Anne karnına düşmeyle başlıyor aslında mekansal algımız. Ilk odamız, ilk kişisel alanımız ana rahmi. Hayatımız boyunca belki de oradaki gibi bir konfor, oradaki gibi bir güven arayıp duruyoruz. Hatta bundandır üzgün olduğumuz zamanlarda, güvensizlik hissettiğimizde cenin pozisyonunda yatma ihtiyacımız.
Hep söylenen başka bir şeye değinmeden geçemeyeceğim; 0-6 yaş. Önemi hiç kuşkusuz mekansal algının gelişimi açısından da tartışılmaz. Ebeveynlerin çocuk üstündeki etkisi kadar çocuğun alanını ve bu alanda yer alacak objelerin etkisi de büyük olacaktır. Çocuğunun kendine ait bir dünyası olmalı ve bu dünya yaratılırken, sıradanlıktan uzak, renkli, hareketi kısıtlamayan, yaratıcı ve özgürlük duygusunu vermek önemli olmalıdır. En çok da özgürlük. Yaşadığı mekanı seven ve kendine ait alanı olan çocuklar daha özgür hissedecek, hayal gücü daha çok gelişecektir. Daha sağlıklı bireyler olma yolunda ilerleyeceklerdir ve kendi sorumluluklarını bilecek yetkinlikte olacaklardır. Aynı zamanda kişisel alan çocuğun oyun oynayabilme kapasitesini de geliştirecektir. Çevresindeki olayları, durumları, nesneleri oyun yolu ile öğrendiğini unutmamak gerekir.

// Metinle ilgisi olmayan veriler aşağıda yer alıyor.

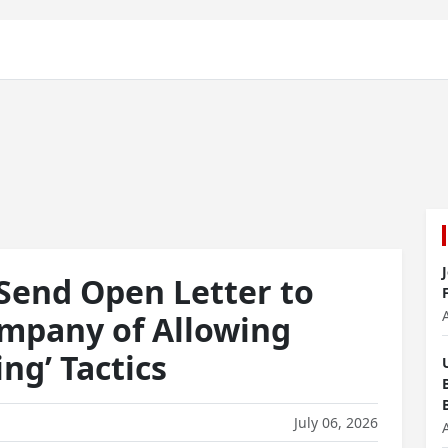
Send Open Letter to
mpany of Allowing
ng’ Tactics
July 06, 2026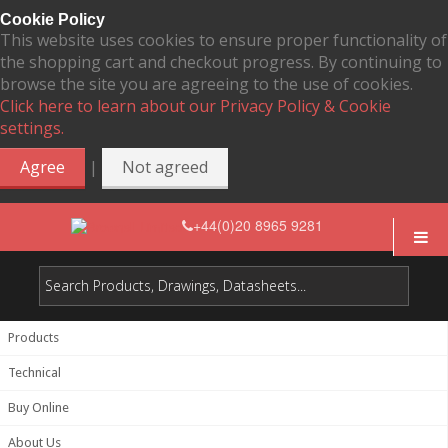
Cookie Policy
This website uses cookies to ensure proper functionality of
the shopping cart and checkout progress. By continuing to
browse the site you are agreeing to the use of cookies.
Click here to learn about our Privacy Policy & Cookie
settings.
|
Agree
Not agreed
+44(0)20 8965 9281
Products
Technical
Buy Online
About Us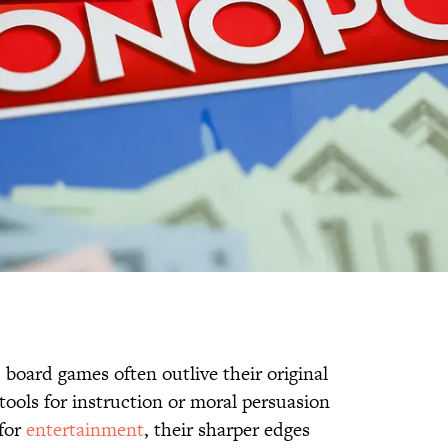
, board games often outlive their original
tools for instruction or moral persuasion
 for
entertainment
, their sharper edges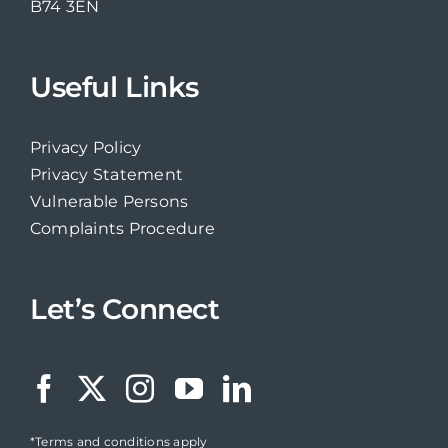
B74 3EN
Useful Links
Privacy Policy
Privacy Statement
Vulnerable Persons
Complaints Procedure
Let’s Connect
*Terms and conditions apply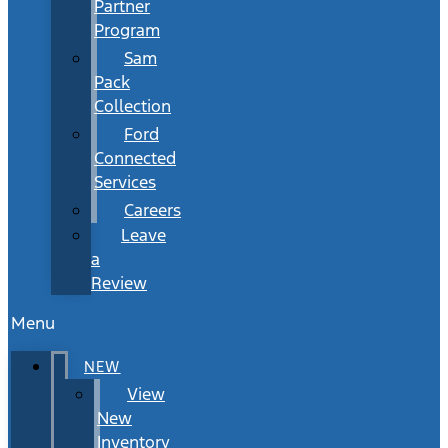
Partner
Program
Sam
Pack
Collection
Ford
Connected
Services
Careers
Leave
a
Review
Menu
NEW
View
New
Inventory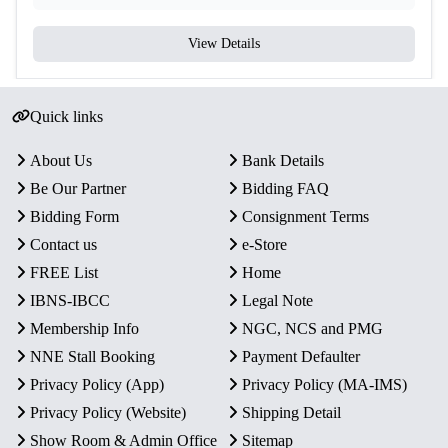
View Details
Quick links
About Us
Bank Details
Be Our Partner
Bidding FAQ
Bidding Form
Consignment Terms
Contact us
e-Store
FREE List
Home
IBNS-IBCC
Legal Note
Membership Info
NGC, NCS and PMG
NNE Stall Booking
Payment Defaulter
Privacy Policy (App)
Privacy Policy (MA-IMS)
Privacy Policy (Website)
Shipping Detail
Show Room & Admin Office
Sitemap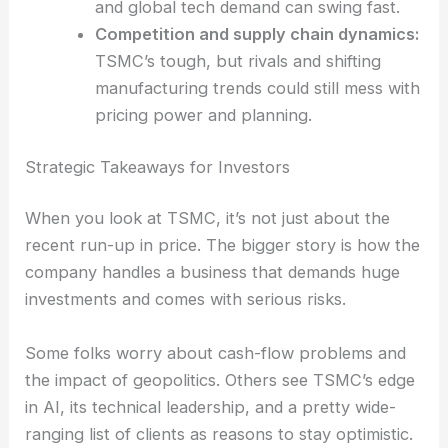
returns could take a hit.
Macro demand volatility
:
The post-
pandemic cycle for chips is still bumpy,
and global tech demand can swing fast.
Competition and supply chain dynamics:
TSMC’s tough, but rivals and shifting
manufacturing trends could still mess with
pricing power and planning.
RELATED
Is TSMC Overvalued After a Year of
Strong Shareholder Returns
Strategic Takeaways for Investors
When you look at TSMC, it’s not just about the
recent run-up in price. The bigger story is how the
company handles a business that demands huge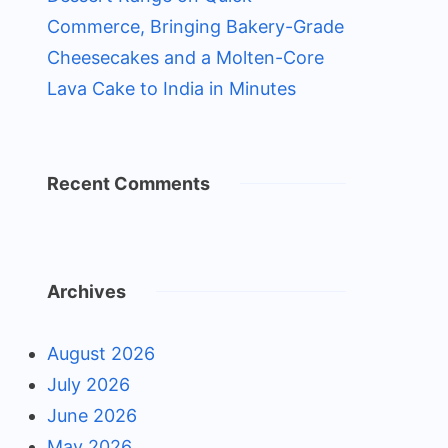
Commerce, Bringing Bakery-Grade
Cheesecakes and a Molten-Core
Lava Cake to India in Minutes
Recent Comments
Archives
August 2026
July 2026
June 2026
May 2026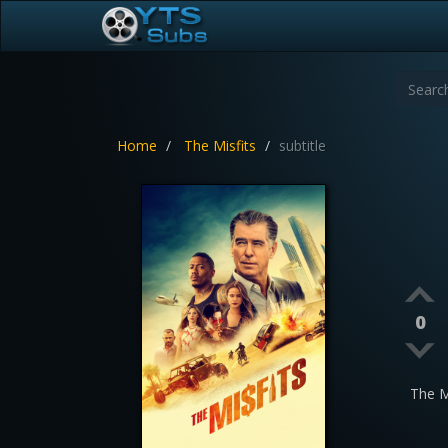
Home
The Misfits
subtitle
0
The M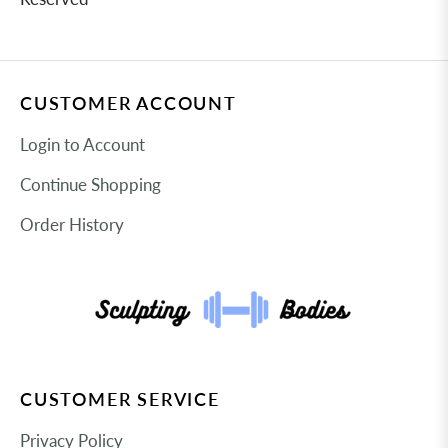
CUSTOMER ACCOUNT
Login to Account
Continue Shopping
Order History
CUSTOMER SERVICE
Privacy Policy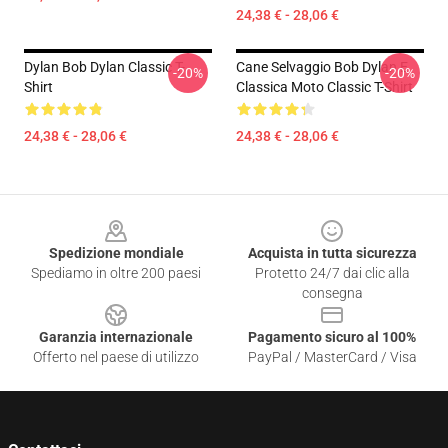
24,38 € - 28,06 €
Dylan Bob Dylan Classic T-
Cane Selvaggio Bob Dylan E
-20%
-20%
Shirt
Classica Moto Classic T-Shirt
24,38 € - 28,06 €
24,38 € - 28,06 €
Footer
Spedizione mondiale
Acquista in tutta sicurezza
Spediamo in oltre 200 paesi
Protetto 24/7 dai clic alla
consegna
Garanzia internazionale
Pagamento sicuro al 100%
Offerto nel paese di utilizzo
PayPal / MasterCard / Visa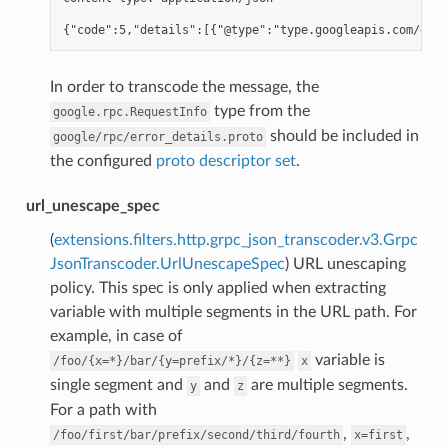
In order to transcode the message, the
type from the
google.rpc.RequestInfo
should be included in
google/rpc/error_details.proto
the configured
proto descriptor set
.
url_unescape_spec
(
extensions.filters.http.grpc_json_transcoder.v3.Grpc
JsonTranscoder.UrlUnescapeSpec
) URL unescaping
policy. This spec is only applied when extracting
variable with multiple segments in the URL path. For
example, in case of
variable is
/foo/{x=*}/bar/{y=prefix/*}/{z=**}
x
single segment and
and
are multiple segments.
y
z
For a path with
,
,
/foo/first/bar/prefix/second/third/fourth
x=first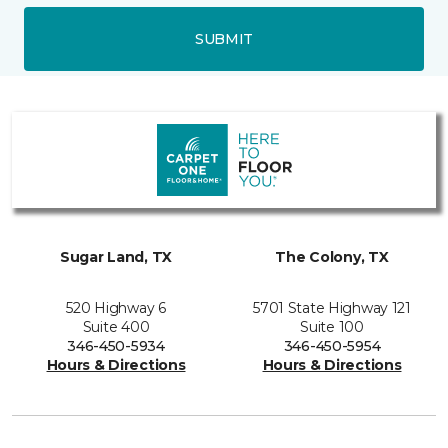
SUBMIT
Sugar Land, TX
The Colony, TX
520 Highway 6
5701 State Highway 121
Suite 400
Suite 100
346-450-5934
346-450-5954
Hours & Directions
Hours & Directions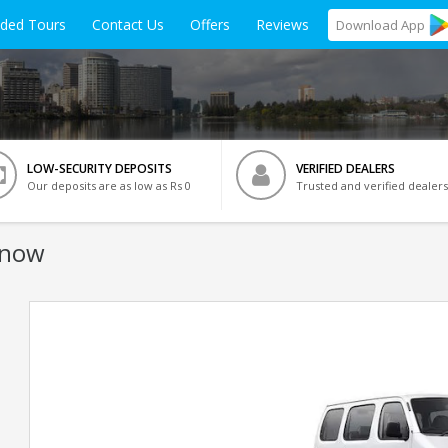
ided Tours
Contact Us
Offers
Reviews
Download
App
LOW-SECURITY DEPOSITS
VERIFIED DEALERS
Our deposits are as low as Rs 0
Trusted and verified dealers
know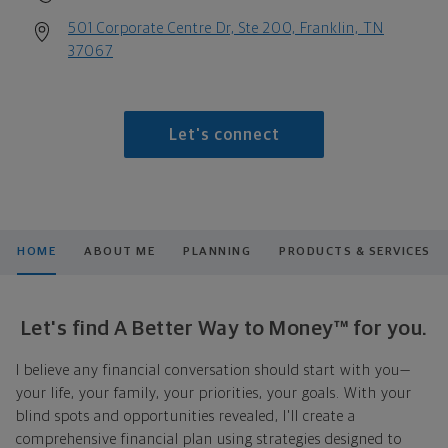
501 Corporate Centre Dr, Ste 200, Franklin, TN
37067
Let's connect
HOME
ABOUT ME
PLANNING
PRODUCTS & SERVICES
Let's find A Better Way to Money™ for you.
I believe any financial conversation should start with you—
your life, your family, your priorities, your goals. With your
blind spots and opportunities revealed, I'll create a
comprehensive financial plan using strategies designed to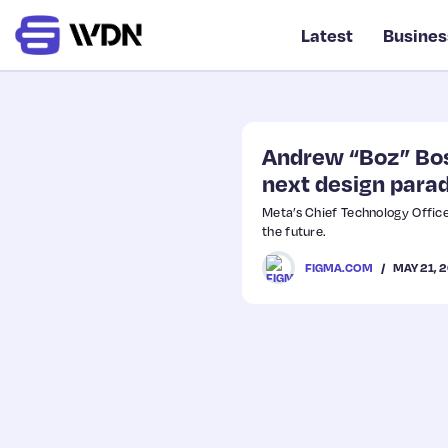
Latest
Busines
Andrew “Boz” Bosw
next design para
Meta’s Chief Technology Office
the future.
MAY 21, 
FIGMA.COM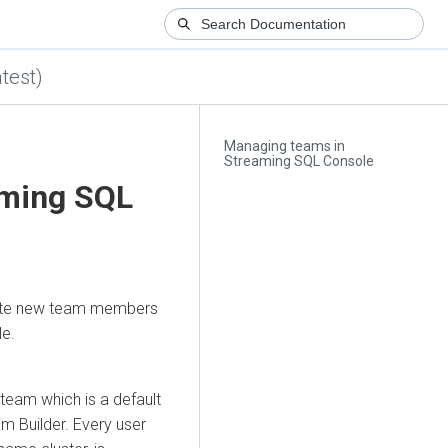
test)
Managing teams in
Streaming SQL Console
aming SQL
ite new team members
e.
 team which is a default
m Builder
. Every user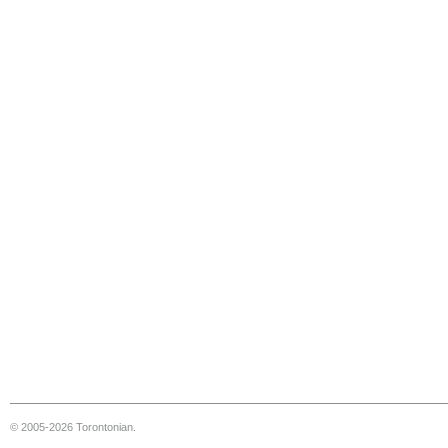
© 2005-2026 Torontonian.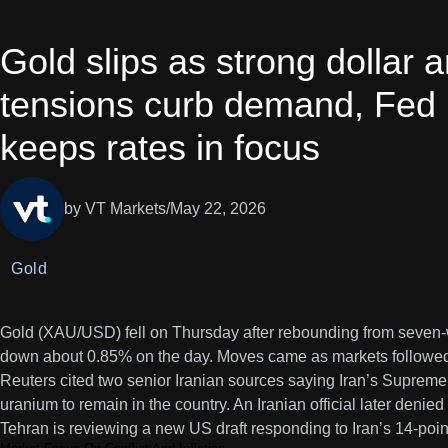
Gold slips as strong dollar 
tensions curb demand, Fed
keeps rates in focus
by VT Markets
/
May 22, 2026
Gold
Gold (XAU/USD) fell on Thursday after rebounding from seven-
down about 0.85% on the day. Moves came as markets followed 
Reuters cited two senior Iranian sources saying Iran’s Supre
uranium to remain in the country. An Iranian official later denied
Tehran is reviewing a new US draft responding to Iran’s 14-poin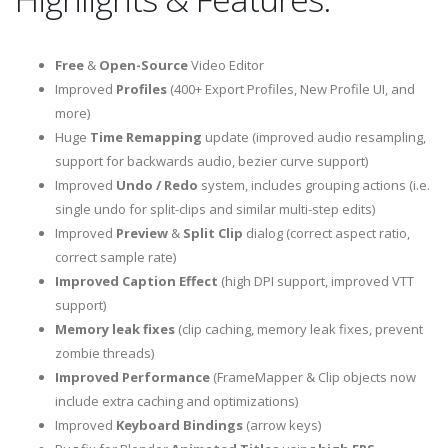
Free
&
Open-Source
Video Editor
Improved
Profiles
(400+ Export Profiles, New Profile UI, and
more)
Huge
Time Remapping
update (improved audio resampling,
support for backwards audio, bezier curve support)
Improved
Undo / Redo
system, includes grouping actions (i.e.
single undo for split-clips and similar multi-step edits)
Improved
Preview
&
Split Clip
dialog (correct aspect ratio,
correct sample rate)
Improved Caption Effect
(high DPI support, improved VTT
support)
Memory leak fixes
(clip caching, memory leak fixes, prevent
zombie threads)
Improved Performance
(FrameMapper & Clip objects now
include extra caching and optimizations)
Improved
Keyboard Bindings
(arrow keys)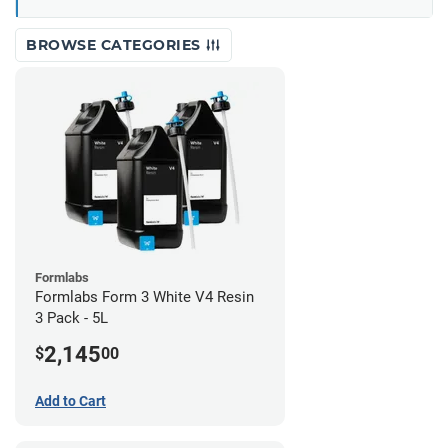
BROWSE CATEGORIES
Formlabs
Formlabs Form 3 White V4 Resin
3 Pack - 5L
2,145
$
00
Add to Cart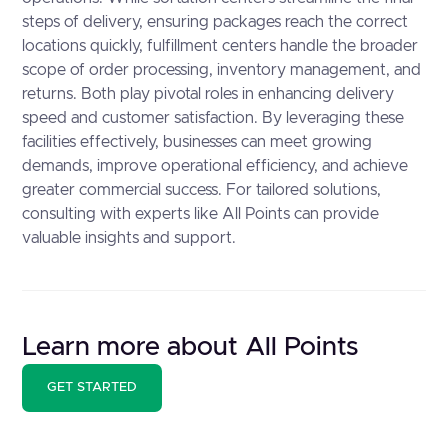
steps of delivery, ensuring packages reach the correct
locations quickly, fulfillment centers handle the broader
scope of order processing, inventory management, and
returns. Both play pivotal roles in enhancing delivery
speed and customer satisfaction. By leveraging these
facilities effectively, businesses can meet growing
demands, improve operational efficiency, and achieve
greater commercial success. For tailored solutions,
consulting with experts like All Points can provide
valuable insights and support.
Learn more about All Points
GET STARTED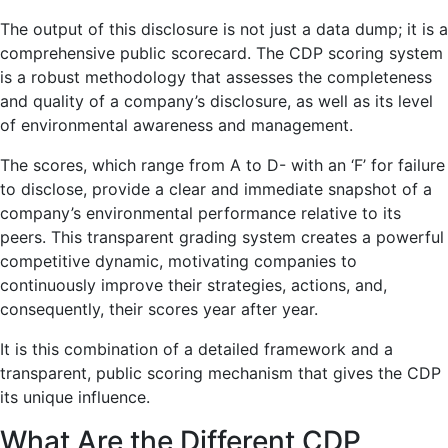
The output of this disclosure is not just a data dump; it is a
comprehensive public scorecard. The CDP scoring system
is a robust methodology that assesses the completeness
and quality of a company’s disclosure, as well as its level
of environmental awareness and management.
The scores, which range from A to D- with an ‘F’ for failure
to disclose, provide a clear and immediate snapshot of a
company’s environmental performance relative to its
peers. This transparent grading system creates a powerful
competitive dynamic, motivating companies to
continuously improve their strategies, actions, and,
consequently, their scores year after year.
It is this combination of a detailed framework and a
transparent, public scoring mechanism that gives the CDP
its unique influence.
What Are the Different CDP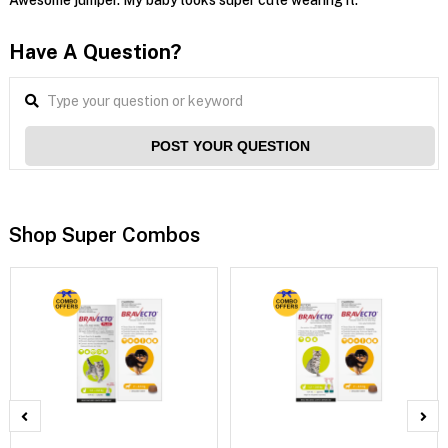
Have A Question?
POST YOUR QUESTION
Shop Super Combos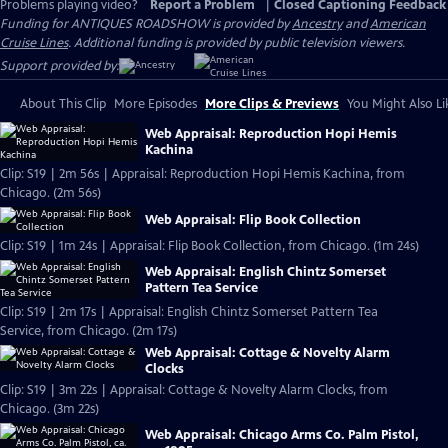
Problems playing video?
Report a Problem
|
Closed Captioning Feedback
Funding for ANTIQUES ROADSHOW is provided by
Ancestry
and
American
Cruise Lines
. Additional funding is provided by public television viewers.
Support provided by:
About This Clip
More Episodes
More Clips & Previews
You Might Also Li
Web Appraisal: Reproduction Hopi Hemis
Kachina
Clip: S19 | 2m 56s | Appraisal: Reproduction Hopi Hemis Kachina, from
Chicago. (2m 56s)
Web Appraisal: Flip Book Collection
Clip: S19 | 1m 24s | Appraisal: Flip Book Collection, from Chicago. (1m 24s)
Web Appraisal: English Chintz Somerset
Pattern Tea Service
Clip: S19 | 2m 17s | Appraisal: English Chintz Somerset Pattern Tea
Service, from Chicago. (2m 17s)
Web Appraisal: Cottage & Novelty Alarm
Clocks
Clip: S19 | 3m 22s | Appraisal: Cottage & Novelty Alarm Clocks, from
Chicago. (3m 22s)
Web Appraisal: Chicago Arms Co. Palm Pistol,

Cocuğunuza bir oyun evi vermek demek ona dünyayı vermek demek aslında.. Ona; temel bakım ihtiyacını, sevgi, şefkat ve güveni, ebeveynin hem yakınında olmayı hem de uzakta kalmayı, arkadaşlarla paylaşımı, kendini keşfetmeyi, özgürlüğü, hayal gücünü, sorumluluğu öğrenmesini sağlamak demek, çocuğun dünyasını sağlıklı ve mutlu yaşamasını sağlamak ve hepsinden önemlisi insan olması demek..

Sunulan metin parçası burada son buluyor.